* Records from a data collection *
▬▬▬

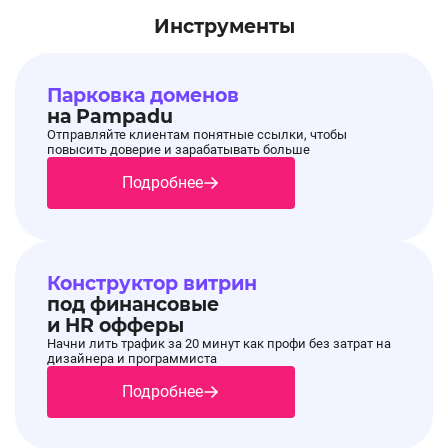
Инструменты
Парковка доменов
на Pampadu
Отправляйте клиентам понятные ссылки, чтобы
повысить доверие и зарабатывать больше
Подробнее
Конструктор витрин
под финансовые
и HR офферы
Начни лить трафик за 20 минут как профи без затрат на
дизайнера и программиста
Подробнее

▬▬▬

* Written task *
Where an entry contains an image, skip the image and write out the rest exactly.

* Response to the exercise *
Инструменты
Парковка доменов
на Pampadu
Отправляйте клиентам понятные ссылки, чтобы
повысить доверие и зарабатывать больше
Подробнее
Конструктор витрин
под финансовые
и HR офферы
Начни лить трафик за 20 минут как профи без затрат на
дизайнера и программиста
Подробнее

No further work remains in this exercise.